_Task description_.
Copy the listing exactly, leaving out every picture.

_Information given_.

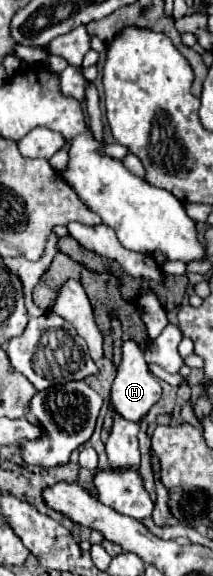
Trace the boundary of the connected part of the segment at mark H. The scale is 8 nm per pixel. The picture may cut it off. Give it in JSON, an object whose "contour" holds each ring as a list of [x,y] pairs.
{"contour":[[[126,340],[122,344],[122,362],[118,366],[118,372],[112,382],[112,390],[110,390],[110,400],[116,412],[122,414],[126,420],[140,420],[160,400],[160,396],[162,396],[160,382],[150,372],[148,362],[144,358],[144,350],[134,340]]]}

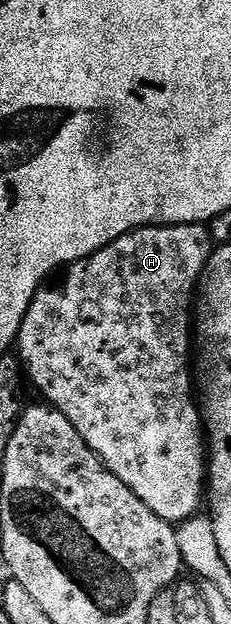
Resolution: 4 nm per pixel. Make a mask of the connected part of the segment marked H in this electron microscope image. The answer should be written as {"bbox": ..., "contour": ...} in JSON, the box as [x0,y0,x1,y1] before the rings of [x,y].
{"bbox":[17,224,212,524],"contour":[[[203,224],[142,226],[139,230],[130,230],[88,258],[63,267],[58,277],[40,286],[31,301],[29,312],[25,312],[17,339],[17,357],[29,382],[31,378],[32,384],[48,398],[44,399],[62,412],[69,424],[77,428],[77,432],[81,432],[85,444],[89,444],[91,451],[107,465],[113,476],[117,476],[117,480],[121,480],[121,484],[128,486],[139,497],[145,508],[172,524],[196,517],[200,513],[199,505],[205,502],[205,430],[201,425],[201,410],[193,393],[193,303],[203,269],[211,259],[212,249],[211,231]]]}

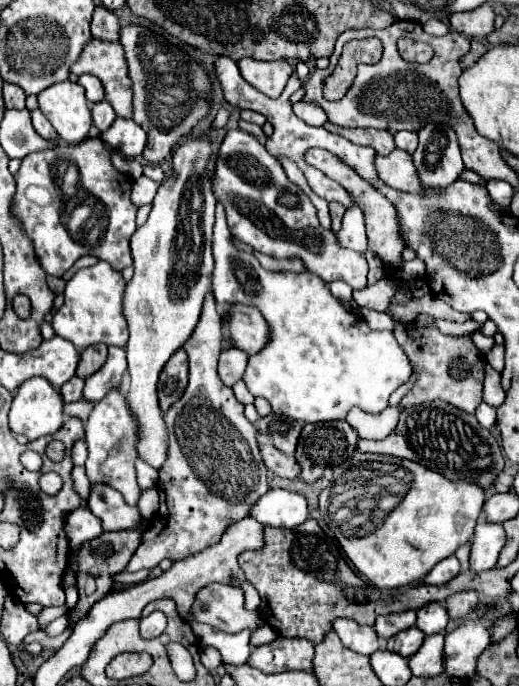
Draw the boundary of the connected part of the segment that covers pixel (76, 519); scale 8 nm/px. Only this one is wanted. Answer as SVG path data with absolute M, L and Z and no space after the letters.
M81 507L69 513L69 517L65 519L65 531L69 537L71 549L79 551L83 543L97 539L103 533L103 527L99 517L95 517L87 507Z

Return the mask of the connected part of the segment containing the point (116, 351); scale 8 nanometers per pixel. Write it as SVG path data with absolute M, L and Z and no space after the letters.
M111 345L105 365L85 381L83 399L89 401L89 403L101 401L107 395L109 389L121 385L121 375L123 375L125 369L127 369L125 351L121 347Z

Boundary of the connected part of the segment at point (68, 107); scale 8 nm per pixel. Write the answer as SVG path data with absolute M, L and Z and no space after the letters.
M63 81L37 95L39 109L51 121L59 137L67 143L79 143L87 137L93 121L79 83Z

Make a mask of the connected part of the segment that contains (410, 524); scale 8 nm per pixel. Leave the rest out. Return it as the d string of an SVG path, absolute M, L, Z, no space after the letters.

_Output for this exercise_.
Trace the boundary of the connected part of the segment at mark H. The scale is 8 nm per pixel. The picture may cut it off. Give it in JSON, an object whose "contour" holds each ring as a list of [x,y] pairs.
{"contour":[[[126,340],[122,344],[122,362],[118,366],[118,372],[112,382],[112,390],[110,390],[110,400],[116,412],[122,414],[126,420],[140,420],[160,400],[160,396],[162,396],[160,382],[150,372],[148,362],[144,358],[144,350],[134,340]]]}

Resolution: 4 nm per pixel. Make a mask of the connected part of the segment marked H in this electron microscope image. The answer should be written as {"bbox": ..., "contour": ...} in JSON, the box as [x0,y0,x1,y1] before the rings of [x,y].
{"bbox":[17,224,212,524],"contour":[[[203,224],[142,226],[139,230],[130,230],[88,258],[63,267],[58,277],[40,286],[31,301],[29,312],[25,312],[17,339],[17,357],[29,382],[31,378],[32,384],[48,398],[44,399],[62,412],[69,424],[77,428],[77,432],[81,432],[85,444],[89,444],[91,451],[107,465],[113,476],[117,476],[117,480],[121,480],[121,484],[128,486],[139,497],[145,508],[172,524],[196,517],[200,513],[199,505],[205,502],[205,430],[201,425],[201,410],[193,393],[193,303],[203,269],[211,259],[212,249],[211,231]]]}

Draw the boundary of the connected part of the segment that covers pixel (76, 519); scale 8 nm/px. Only this one is wanted. Answer as SVG path data with absolute M, L and Z and no space after the letters.
M81 507L69 513L69 517L65 519L65 531L69 537L71 549L79 551L83 543L97 539L103 533L103 527L99 517L95 517L87 507Z

Return the mask of the connected part of the segment containing the point (116, 351); scale 8 nanometers per pixel. Write it as SVG path data with absolute M, L and Z and no space after the letters.
M111 345L105 365L85 381L83 399L89 401L89 403L101 401L107 395L109 389L121 385L121 375L123 375L125 369L127 369L125 351L121 347Z

Boundary of the connected part of the segment at point (68, 107); scale 8 nm per pixel. Write the answer as SVG path data with absolute M, L and Z and no space after the letters.
M63 81L37 95L39 109L51 121L59 137L67 143L79 143L87 137L93 121L79 83Z

Make a mask of the connected part of the segment that contains (410, 524); scale 8 nm per pixel. Leave the rest out. Return it as the d string of an SVG path, absolute M, L, Z, no space after the letters.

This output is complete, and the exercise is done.